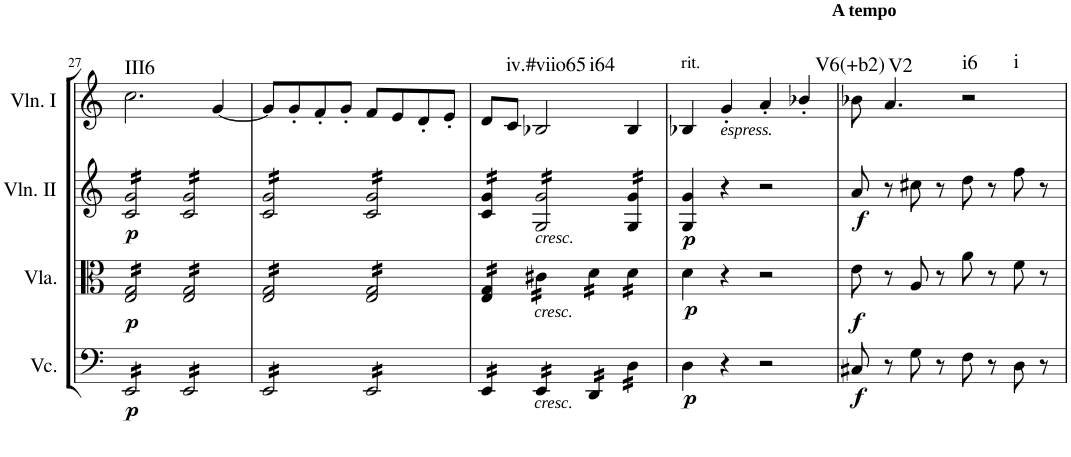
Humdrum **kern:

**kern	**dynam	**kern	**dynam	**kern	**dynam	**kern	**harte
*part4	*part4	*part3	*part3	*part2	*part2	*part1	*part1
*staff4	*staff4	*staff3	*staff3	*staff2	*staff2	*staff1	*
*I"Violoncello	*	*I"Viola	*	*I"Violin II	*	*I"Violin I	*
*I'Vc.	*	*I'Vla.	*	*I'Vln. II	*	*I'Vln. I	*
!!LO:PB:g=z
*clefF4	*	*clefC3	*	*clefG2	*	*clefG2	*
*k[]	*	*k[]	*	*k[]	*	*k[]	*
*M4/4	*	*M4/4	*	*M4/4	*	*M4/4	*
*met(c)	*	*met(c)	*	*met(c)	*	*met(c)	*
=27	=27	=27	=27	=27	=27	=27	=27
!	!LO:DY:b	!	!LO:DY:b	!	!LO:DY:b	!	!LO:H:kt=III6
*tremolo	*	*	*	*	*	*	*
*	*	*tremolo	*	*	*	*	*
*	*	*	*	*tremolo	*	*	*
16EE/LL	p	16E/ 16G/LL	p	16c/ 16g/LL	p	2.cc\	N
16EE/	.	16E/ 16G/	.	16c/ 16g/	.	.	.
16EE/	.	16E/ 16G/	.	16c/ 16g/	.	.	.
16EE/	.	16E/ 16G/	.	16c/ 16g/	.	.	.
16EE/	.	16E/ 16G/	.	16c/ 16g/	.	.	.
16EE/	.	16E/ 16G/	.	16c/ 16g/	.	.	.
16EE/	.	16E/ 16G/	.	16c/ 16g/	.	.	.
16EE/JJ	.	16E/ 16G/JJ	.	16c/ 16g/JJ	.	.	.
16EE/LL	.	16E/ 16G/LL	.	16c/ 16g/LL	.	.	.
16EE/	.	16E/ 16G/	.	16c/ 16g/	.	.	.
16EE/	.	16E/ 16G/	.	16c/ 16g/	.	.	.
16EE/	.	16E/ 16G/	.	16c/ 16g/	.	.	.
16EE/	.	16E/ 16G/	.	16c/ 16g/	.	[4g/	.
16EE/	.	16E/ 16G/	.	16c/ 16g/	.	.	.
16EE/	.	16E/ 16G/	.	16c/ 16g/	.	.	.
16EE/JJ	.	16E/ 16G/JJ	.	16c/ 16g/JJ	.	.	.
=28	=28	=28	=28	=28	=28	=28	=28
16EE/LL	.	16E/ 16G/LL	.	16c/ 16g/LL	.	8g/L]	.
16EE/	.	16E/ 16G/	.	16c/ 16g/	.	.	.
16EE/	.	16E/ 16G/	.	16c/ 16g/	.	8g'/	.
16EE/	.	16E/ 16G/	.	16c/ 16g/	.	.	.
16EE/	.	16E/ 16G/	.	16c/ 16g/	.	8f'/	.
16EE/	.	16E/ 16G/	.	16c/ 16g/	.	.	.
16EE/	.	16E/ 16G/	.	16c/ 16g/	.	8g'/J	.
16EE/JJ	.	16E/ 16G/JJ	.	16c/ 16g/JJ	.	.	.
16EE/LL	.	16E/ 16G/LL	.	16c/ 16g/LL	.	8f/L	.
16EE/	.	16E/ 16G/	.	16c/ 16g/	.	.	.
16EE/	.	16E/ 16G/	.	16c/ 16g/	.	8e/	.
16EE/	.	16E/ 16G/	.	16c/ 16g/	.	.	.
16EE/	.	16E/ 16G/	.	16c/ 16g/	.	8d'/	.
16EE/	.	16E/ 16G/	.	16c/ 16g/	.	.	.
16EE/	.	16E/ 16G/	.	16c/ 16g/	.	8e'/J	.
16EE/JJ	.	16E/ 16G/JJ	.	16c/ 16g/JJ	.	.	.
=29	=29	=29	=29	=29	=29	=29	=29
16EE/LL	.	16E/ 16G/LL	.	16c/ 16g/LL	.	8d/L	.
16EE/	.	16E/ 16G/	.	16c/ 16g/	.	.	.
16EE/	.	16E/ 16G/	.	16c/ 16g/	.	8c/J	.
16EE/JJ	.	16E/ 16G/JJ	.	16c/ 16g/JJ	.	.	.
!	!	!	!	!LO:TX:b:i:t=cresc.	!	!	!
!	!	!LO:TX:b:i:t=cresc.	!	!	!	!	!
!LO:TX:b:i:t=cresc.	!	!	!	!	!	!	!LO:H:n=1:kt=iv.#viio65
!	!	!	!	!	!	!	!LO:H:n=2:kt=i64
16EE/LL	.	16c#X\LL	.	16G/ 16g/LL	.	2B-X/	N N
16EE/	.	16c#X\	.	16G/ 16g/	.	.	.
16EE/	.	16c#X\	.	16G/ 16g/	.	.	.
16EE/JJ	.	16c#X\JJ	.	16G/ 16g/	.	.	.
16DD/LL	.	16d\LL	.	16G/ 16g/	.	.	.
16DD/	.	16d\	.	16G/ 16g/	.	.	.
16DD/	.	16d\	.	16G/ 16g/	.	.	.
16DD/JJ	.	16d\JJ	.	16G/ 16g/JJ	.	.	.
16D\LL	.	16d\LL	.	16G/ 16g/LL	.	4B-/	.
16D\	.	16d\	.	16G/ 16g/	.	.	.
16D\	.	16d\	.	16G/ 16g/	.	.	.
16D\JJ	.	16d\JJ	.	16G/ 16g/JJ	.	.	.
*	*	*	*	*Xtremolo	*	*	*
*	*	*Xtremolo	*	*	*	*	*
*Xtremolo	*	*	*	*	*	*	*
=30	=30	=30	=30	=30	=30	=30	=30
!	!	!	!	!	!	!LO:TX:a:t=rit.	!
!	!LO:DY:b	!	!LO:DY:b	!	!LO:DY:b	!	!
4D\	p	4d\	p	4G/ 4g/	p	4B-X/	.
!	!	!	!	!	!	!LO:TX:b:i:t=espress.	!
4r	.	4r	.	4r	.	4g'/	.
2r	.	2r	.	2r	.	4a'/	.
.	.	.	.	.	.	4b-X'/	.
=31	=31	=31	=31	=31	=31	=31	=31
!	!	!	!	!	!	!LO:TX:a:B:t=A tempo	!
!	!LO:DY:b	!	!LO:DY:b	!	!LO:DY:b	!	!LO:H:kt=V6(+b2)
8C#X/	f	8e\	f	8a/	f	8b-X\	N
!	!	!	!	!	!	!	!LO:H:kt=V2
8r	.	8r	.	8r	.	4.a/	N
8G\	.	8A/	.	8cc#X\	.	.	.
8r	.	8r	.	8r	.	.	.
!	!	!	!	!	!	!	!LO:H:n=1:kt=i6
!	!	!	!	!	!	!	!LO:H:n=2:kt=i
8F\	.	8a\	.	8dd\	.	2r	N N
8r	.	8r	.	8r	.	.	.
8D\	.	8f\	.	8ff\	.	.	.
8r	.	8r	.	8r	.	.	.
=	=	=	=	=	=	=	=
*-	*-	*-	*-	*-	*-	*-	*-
┄┄┄┄┄┄┄┄┄┄
STATED EXERCISE —
How many lines of the data above contain the string "kern"? Count case-sensitively and give only the number.

EXERCISE ANSWER —
2